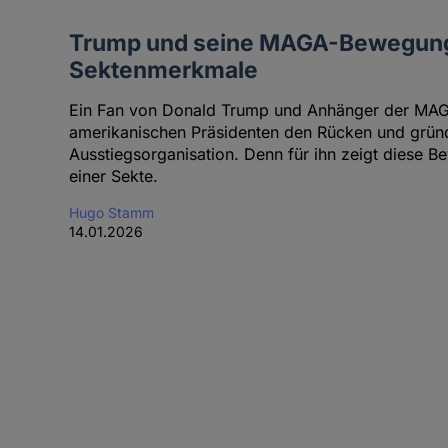
Trump und seine MAGA-Bewegung 
Sektenmerkmale
Ein Fan von Donald Trump und Anhänger der MA
amerikanischen Präsidenten den Rücken und gründ
Ausstiegsorganisation. Denn für ihn zeigt diese 
einer Sekte.
Hugo Stamm
14.01.2026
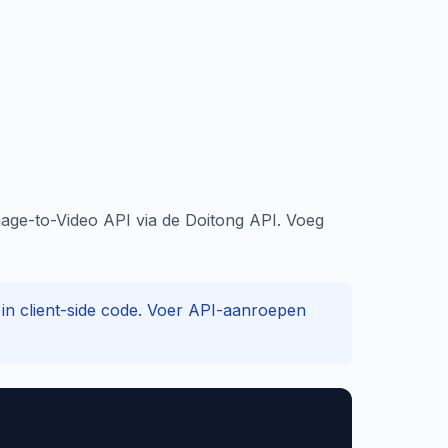
age-to-Video API via de Doitong API. Voeg
 in client-side code. Voer API-aanroepen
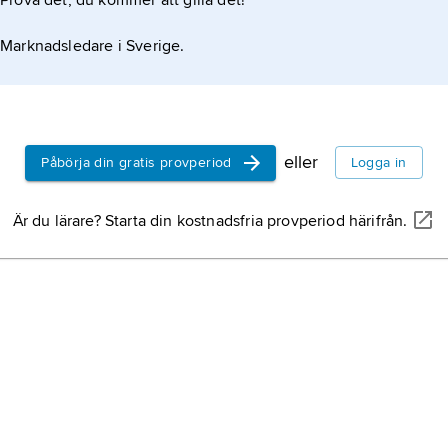
Prova det, du kommer att gilla det!
Marknadsledare i Sverige.
eller
Påbörja din gratis provperiod
Logga in
Är du lärare? Starta din kostnadsfria provperiod härifrån.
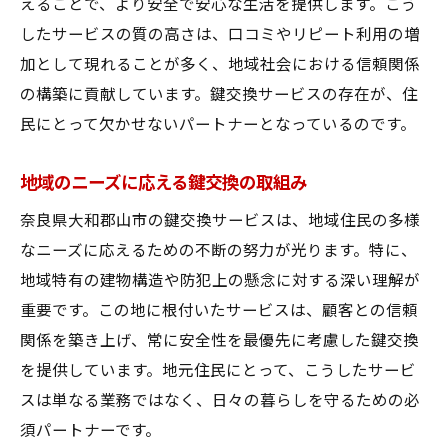
えることで、より安全で安心な生活を提供します。こう
選ばれ続ける鍵交換サービスの秘密
したサービスの質の高さは、口コミやリピート利用の増
住民が安心できる鍵交換の魅力
加として現れることが多く、地域社会における信頼関係
地域の特性を活かした鍵交換サービスが奈良県
の構築に貢献しています。鍵交換サービスの存在が、住
大和郡山市で人気
民にとって欠かせないパートナーとなっているのです。
地域特性を活かす鍵交換の工夫
奈良県大和郡山市で支持される理由
地域のニーズに応える鍵交換の取組み
地域に根ざした鍵交換の魅力
奈良県大和郡山市の鍵交換サービスは、地域住民の多様
住民ニーズに応える鍵交換の取り組み
なニーズに応えるための不断の努力が光ります。特に、
地域特有のニーズに対応する鍵交換
地域特有の建物構造や防犯上の懸念に対する深い理解が
重要です。この地に根付いたサービスは、顧客との信頼
人気の鍵交換サービスの背景
関係を築き上げ、常に安全性を最優先に考慮した鍵交換
を提供しています。地元住民にとって、こうしたサービ
スは単なる業務ではなく、日々の暮らしを守るための必
須パートナーです。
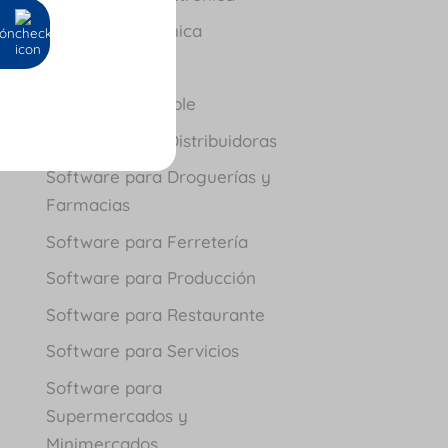
Nómina Electrónica
ión
Novedades
Software Contable
Software para Distribuidoras
Software para Droguerías y
Farmacias
Software para Ferretería
Software para Producción
Software para Restaurante
Software para Servicios
Software para
Supermercados y
Minimercados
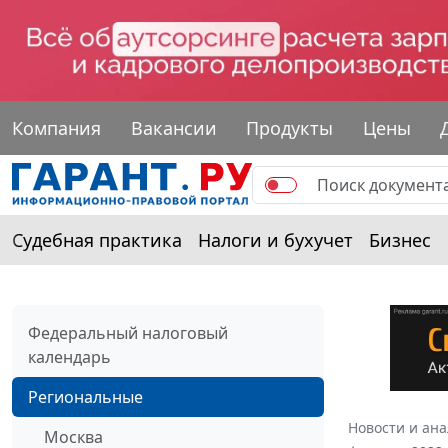
Компания
Вакансии
Продукты
Цены
Судебная практика
Налоги и бухучет
Бизнес
Федеральный налоговый
календарь
Региональные
Новости и ан
Москва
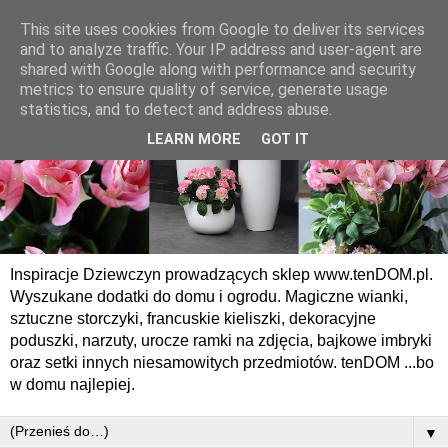
This site uses cookies from Google to deliver its services
and to analyze traffic. Your IP address and user-agent are
shared with Google along with performance and security
metrics to ensure quality of service, generate usage
statistics, and to detect and address abuse.
LEARN MORE
GOT IT
Inspiracje Dziewczyn prowadzących sklep www.tenDOM.pl.
Wyszukane dodatki do domu i ogrodu. Magiczne wianki,
sztuczne storczyki, francuskie kieliszki, dekoracyjne
poduszki, narzuty, urocze ramki na zdjęcia, bajkowe imbryki
oraz setki innych niesamowitych przedmiotów. tenDOM ...bo
w domu najlepiej.
▼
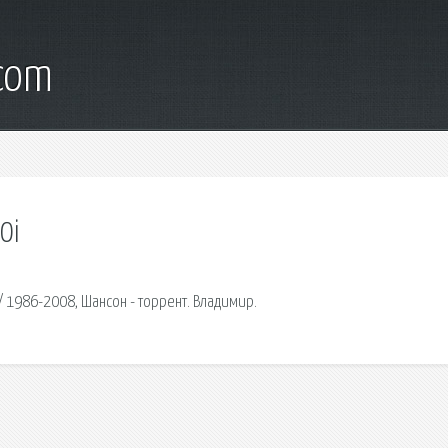
.com
0i
/ 1986-2008, Шансон - торрент. Владимир.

> **TASK PROMPT**:
Return every line of text from the records above unchanged, leaving out the picture lines.

> **YOUR RESPONSE**:
Trump und seine MAGA-Bewegung 
Sektenmerkmale
Ein Fan von Donald Trump und Anhänger der MA
amerikanischen Präsidenten den Rücken und gründ
Ausstiegsorganisation. Denn für ihn zeigt diese 
einer Sekte.
Hugo Stamm
14.01.2026
age-to-Video API via de Doitong API. Voeg
 in client-side code. Voer API-aanroepen
Prova det, du kommer att gilla det!
Marknadsledare i Sverige.
eller
Påbörja din gratis provperiod
Logga in
Är du lärare? Starta din kostnadsfria provperiod härifrån.
えることで、より安全で安心な生活を提供します。こう
選ばれ続ける鍵交換サービスの秘密
したサービスの質の高さは、口コミやリピート利用の増
住民が安心できる鍵交換の魅力
加として現れることが多く、地域社会における信頼関係
地域の特性を活かした鍵交換サービスが奈良県
の構築に貢献しています。鍵交換サービスの存在が、住
大和郡山市で人気
民にとって欠かせないパートナーとなっているのです。
地域特性を活かす鍵交換の工夫
奈良県大和郡山市で支持される理由
地域のニーズに応える鍵交換の取組み
地域に根ざした鍵交換の魅力
奈良県大和郡山市の鍵交換サービスは、地域住民の多様
住民ニーズに応える鍵交換の取り組み
なニーズに応えるための不断の努力が光ります。特に、
地域特有のニーズに対応する鍵交換
地域特有の建物構造や防犯上の懸念に対する深い理解が
重要です。この地に根付いたサービスは、顧客との信頼
人気の鍵交換サービスの背景
関係を築き上げ、常に安全性を最優先に考慮した鍵交換
を提供しています。地元住民にとって、こうしたサービ
スは単なる業務ではなく、日々の暮らしを守るための必
須パートナーです。
Nómina Electrónica
ión
Novedades
Software Contable
Software para Distribuidoras
Software para Droguerías y
Farmacias
Software para Ferretería
Software para Producción
Software para Restaurante
Software para Servicios
Software para
Supermercados y
Minimercados
Компания
Вакансии
Продукты
Цены
Судебная практика
Налоги и бухучет
Бизнес
Федеральный налоговый
календарь
Региональные
Новости и ан
Москва
This site uses cookies from Google to deliver its services
and to analyze traffic. Your IP address and user-agent are
shared with Google along with performance and security
metrics to ensure quality of service, generate usage
statistics, and to detect and address abuse.
LEARN MORE
GOT IT
Inspiracje Dziewczyn prowadzących sklep www.tenDOM.pl.
Wyszukane dodatki do domu i ogrodu. Magiczne wianki,
sztuczne storczyki, francuskie kieliszki, dekoracyjne
poduszki, narzuty, urocze ramki na zdjęcia, bajkowe imbryki
oraz setki innych niesamowitych przedmiotów. tenDOM ...bo
w domu najlepiej.
▼
.com
0i
/ 1986-2008, Шансон - торрент. Владимир.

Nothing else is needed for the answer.